Liu and his colleagues also explored whether AIM could be applied to finding new disease genes.

"In the clinical workflow, we're pretty much only making high-confidence diagnoses of known disease genes," said Pengfei Liu, associate professor of molecular and human genetics at Baylor College of Medicine and the study's co-first author.

"We were curious to see [if] after we have this program working, whether AI can learn from just using the known disease information to predict novel disease gene candidates," he said.

For this, the team created a version of AIM called AIM-NDG, in which they eliminated all features directly or indirectly connected to established disease databases such as OMIM, ClinVar, and HGMD, resulting in a "noticeable decrease in accuracy," according to the paper.

However, AIM-NDG correctly predicted two recently reported disease genes from data of two individuals in the UDN: MYCBP2 and TMEM161B, both of which have been implicated in neurodevelopmental disorders.

AIM is publicly available, and the Baylor Genetics team is excited for other researchers to begin using it, as their tests and discoveries will help further refine the program.
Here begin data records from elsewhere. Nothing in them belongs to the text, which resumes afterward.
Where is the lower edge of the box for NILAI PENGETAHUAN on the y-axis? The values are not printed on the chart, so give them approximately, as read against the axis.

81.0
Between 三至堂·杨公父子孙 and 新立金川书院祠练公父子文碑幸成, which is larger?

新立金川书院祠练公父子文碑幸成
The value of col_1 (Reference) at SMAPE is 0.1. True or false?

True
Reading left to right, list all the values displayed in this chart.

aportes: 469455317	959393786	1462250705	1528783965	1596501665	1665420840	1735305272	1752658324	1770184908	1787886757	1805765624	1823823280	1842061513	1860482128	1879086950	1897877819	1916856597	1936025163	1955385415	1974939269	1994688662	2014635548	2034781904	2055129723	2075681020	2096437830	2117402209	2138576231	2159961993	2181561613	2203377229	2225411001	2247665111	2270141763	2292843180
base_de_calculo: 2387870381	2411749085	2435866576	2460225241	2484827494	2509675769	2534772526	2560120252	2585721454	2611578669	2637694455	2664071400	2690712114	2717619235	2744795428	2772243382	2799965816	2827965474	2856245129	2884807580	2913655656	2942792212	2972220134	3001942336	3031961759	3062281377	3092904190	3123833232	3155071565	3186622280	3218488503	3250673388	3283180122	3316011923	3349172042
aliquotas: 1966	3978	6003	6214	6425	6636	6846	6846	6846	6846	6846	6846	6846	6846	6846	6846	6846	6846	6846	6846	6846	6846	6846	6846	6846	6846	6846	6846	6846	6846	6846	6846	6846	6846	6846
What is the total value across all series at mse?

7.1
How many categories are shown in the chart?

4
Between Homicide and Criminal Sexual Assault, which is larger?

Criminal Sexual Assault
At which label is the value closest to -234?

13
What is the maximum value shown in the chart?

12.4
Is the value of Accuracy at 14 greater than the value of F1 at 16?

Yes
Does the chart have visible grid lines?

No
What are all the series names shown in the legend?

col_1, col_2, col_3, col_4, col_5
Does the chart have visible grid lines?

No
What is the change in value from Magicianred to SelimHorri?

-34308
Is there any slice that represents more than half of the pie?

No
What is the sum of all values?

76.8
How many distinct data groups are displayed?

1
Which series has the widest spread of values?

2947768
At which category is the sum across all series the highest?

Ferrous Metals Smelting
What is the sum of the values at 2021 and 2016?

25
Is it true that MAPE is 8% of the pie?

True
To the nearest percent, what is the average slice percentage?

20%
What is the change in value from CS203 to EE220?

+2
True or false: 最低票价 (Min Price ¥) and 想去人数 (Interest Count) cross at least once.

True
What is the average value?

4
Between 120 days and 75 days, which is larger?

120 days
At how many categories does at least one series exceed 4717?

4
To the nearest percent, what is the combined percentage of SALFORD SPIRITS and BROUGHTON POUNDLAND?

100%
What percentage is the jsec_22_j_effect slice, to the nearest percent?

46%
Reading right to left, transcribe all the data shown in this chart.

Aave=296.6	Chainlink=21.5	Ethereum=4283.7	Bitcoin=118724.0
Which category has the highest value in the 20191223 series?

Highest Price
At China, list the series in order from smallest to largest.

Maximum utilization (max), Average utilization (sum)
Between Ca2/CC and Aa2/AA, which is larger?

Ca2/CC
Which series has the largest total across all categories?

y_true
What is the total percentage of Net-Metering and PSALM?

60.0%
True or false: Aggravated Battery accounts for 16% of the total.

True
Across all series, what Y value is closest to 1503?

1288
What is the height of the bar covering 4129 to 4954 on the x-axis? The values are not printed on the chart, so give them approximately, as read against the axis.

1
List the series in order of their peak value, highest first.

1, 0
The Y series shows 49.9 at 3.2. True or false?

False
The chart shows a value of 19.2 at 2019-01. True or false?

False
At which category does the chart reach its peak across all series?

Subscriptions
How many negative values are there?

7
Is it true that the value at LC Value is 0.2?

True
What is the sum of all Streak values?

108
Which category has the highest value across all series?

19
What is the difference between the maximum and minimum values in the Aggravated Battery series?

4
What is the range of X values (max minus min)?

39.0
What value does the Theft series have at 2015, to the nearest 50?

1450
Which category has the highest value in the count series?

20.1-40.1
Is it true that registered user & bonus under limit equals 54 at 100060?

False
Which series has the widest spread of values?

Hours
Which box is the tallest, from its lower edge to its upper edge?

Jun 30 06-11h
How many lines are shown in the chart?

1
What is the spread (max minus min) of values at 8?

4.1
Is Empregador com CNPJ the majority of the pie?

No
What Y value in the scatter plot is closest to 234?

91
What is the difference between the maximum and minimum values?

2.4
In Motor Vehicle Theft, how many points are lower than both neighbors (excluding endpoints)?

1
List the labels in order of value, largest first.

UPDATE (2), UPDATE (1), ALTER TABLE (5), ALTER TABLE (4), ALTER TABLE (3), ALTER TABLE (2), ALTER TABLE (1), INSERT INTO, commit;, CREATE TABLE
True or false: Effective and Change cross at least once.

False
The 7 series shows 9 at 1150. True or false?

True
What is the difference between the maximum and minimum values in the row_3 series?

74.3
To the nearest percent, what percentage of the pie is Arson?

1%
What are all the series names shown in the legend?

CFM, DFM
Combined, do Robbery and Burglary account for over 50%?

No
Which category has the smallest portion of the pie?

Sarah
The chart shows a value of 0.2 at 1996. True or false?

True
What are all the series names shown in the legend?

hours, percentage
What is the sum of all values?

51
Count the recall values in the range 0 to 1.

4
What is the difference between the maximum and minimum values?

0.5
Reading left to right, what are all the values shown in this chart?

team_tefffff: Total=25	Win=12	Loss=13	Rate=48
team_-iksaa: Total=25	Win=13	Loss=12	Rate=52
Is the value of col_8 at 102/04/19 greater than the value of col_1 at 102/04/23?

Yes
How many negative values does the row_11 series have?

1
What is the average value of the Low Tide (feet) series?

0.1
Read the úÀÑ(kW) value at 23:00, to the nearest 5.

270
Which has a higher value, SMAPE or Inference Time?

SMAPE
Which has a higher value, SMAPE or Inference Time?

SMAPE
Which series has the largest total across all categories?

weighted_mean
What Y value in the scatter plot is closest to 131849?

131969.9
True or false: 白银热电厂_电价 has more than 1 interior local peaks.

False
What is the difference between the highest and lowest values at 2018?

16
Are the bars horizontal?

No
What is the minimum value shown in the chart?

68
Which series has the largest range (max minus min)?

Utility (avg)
One researcher who is currently using AIM is Michael Wangler, associate professor of molecular and human genetics at Baylor College of Medicine, from which Baylor Genetics was spun out in 2015.

Wangler said in an email that he uses AIM in research related to the Community Texome Project, a program funded by the National Human Genome Research Institute (NHGRI) that aims to make genomic medicine more accessible and useful for underserved minority communities in Texas.

"We use the software primarily in cases where there is no diagnostic finding from exome [data] and we are trying to drive gene discovery by finding new gene candidates," he said.

In the meantime, Liu's team plans to further develop the tool. "We hope more and more users will join the community and give us feedback to improve AIM," he said.

According to the article describing AIM, it has several limitations, including not being able to analyze structural and copy number variants. It was also mainly trained on cases with coding variants from exome sequencing studies, limiting its ability to prioritize noncoding variants.